Monotonicity of Ũ_n(β, Σ)

When Σis given, we will prove Ũ_n(β, Σ) is a monotone decreasing function when d and x are bounded, by showing its partial derivative with respect to β_i, i = 1, …, p, β = (β₁, …, β_p), is non-positive. We will show the detail proof for one dimension, which can be extended to the p-dimension case.

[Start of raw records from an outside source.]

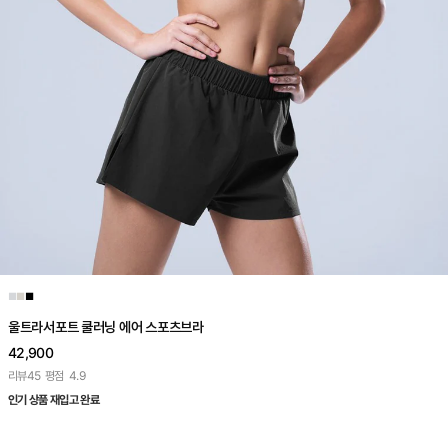
■
■
■
울트라서포트 쿨러닝 에어 스포츠브라
42,900
리뷰
45
평점
4.9
인기 상품 재입고 완료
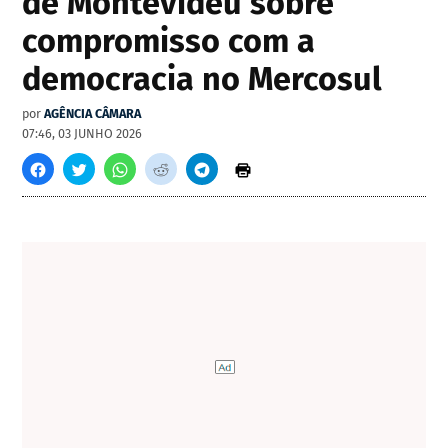
de Montevidéu sobre
compromisso com a
democracia no Mercosul
por
AGÊNCIA CÂMARA
07:46, 03 JUNHO 2026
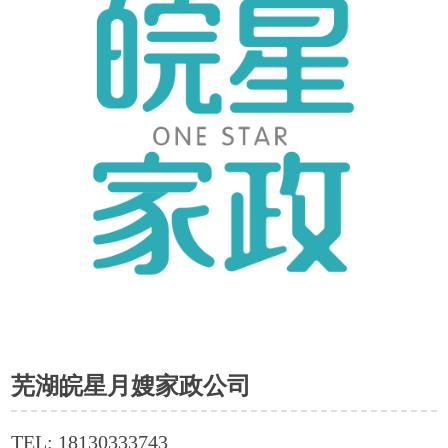
芜湖皖星月嫂家政公司
TEL: 18130333743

First φ(d)/Φ(d) is a monotone decreasing function since the first derivative of φ(d)/Φ(d) is less than 0. Thus, for any ε = o(n^−1/2) > 0, there exists |d| ≤ M, which satisfies φ(d)/Φ(d) ≥ ε. Assuming that |x| is bounded by $(\epsilon /\sigma )\sqrt{n}$, where ε/σ = o(n^−1/2), the derivative of Ũ_n(β, σ) can be explicitly expressed by

$$\begin{array}{l}{\stackrel{\sim }{D}}_n(\beta ,\sigma )=-\frac{1}{n}\sum _{i=1}^n\sum _{j=1}^n{\delta }_i(x_i-x_j)e^{u_j/2-\beta x_j}\left[\phi (d_{ij})\frac{x_i-x_j}{\sqrt{({\sigma }^2/n){(x_i-x_j)}^2}}+\mathrm{\Phi }(d_{ij})x_j\right]\\ \le \sum _i\sum _{(x_i-x_j)x_j<0}{\delta }_i\mid x_i-x_j\mid e^{u_j/2-\beta x_j}\left[\mathrm{\Phi }(d_{ij})\mid x_j\mid -\phi (d_{ij})\frac{1}{\sqrt{{\sigma }^2/n}}\right]\\ =\sum _i\sum _{(x_i-x_j)x_j<0}{\delta }_i\mid x_i-x_j\mid e^{u_j/2-\beta x_j}\mathrm{\Phi }(d_{ij})\left[\mid x_j\mid -\frac{\phi (d_{ij})}{\mathrm{\Phi }(d_{ij})}\frac{\sqrt{n}}{\sigma }\right]\\ \le \sum _i\sum _{(x_i-x_j)x_j<0}{\delta }_i\mid x_i-x_j\mid e^{u_j/2-\beta x_j}\mathrm{\Phi }(d_{ij})[\mid x_j\mid -(\epsilon /\sigma )\sqrt{n}]\le 0.\end{array}$$

Therefore, the estimating equation Ũ_n(β, σ) is a monotone decreasing function when d and x are bounded.